In reality, it’s a bit more complicated, as it’s not like a bank deposit where you can forget about it for a couple of years while the interest accumulates. You’ll need to constantly monitor the state of the farm and search for new digital assets.

By solving cryptographic tasks and creating blocks in the chain, a miner receives coins frozen within the system. Only one user, the first to complete the hash-sum calculation, receives them.

Because of this, a race  involving a constant purchase of new equipment and expansion of farms has begun.

Is PoW Really Secure, and what is the 51% Attack

Initially, blockchain was created as an analogue of centralized bank networks.  Hack it and get all the depositors’ money. At first, this was the case, but the growing hash rate forced miners to gather in pools.

This led to the centralization of power in the hands of a few individuals — the creators of the pools.

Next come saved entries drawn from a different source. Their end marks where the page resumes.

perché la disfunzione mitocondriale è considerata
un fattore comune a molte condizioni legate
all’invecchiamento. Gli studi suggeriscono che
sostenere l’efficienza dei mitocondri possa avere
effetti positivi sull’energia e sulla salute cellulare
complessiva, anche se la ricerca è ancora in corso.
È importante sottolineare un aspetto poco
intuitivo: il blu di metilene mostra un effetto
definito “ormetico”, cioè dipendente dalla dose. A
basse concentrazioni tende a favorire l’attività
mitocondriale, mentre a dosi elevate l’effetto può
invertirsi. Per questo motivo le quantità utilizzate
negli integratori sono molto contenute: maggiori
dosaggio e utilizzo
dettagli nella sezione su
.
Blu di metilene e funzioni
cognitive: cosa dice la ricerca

The essence of the 51% attack is that attackers gain access to 51% of the hash rate. This allows them to counterfeit blocks and spend cryptocurrency twice.

Previously affected by it:

  • Monacoin;
  • Bitcoin Gold;
  • Litecoin Cash;
  • ZenCash.

In the case of Bitcoin, this threat has little chance of realization, as seizing such a volume of hash rate would require an incredible amount of equipment. The larger the blockchain grows, the less likely it is to encounter a 51% attack. Therefore, only small blockchains have suffered from it so far.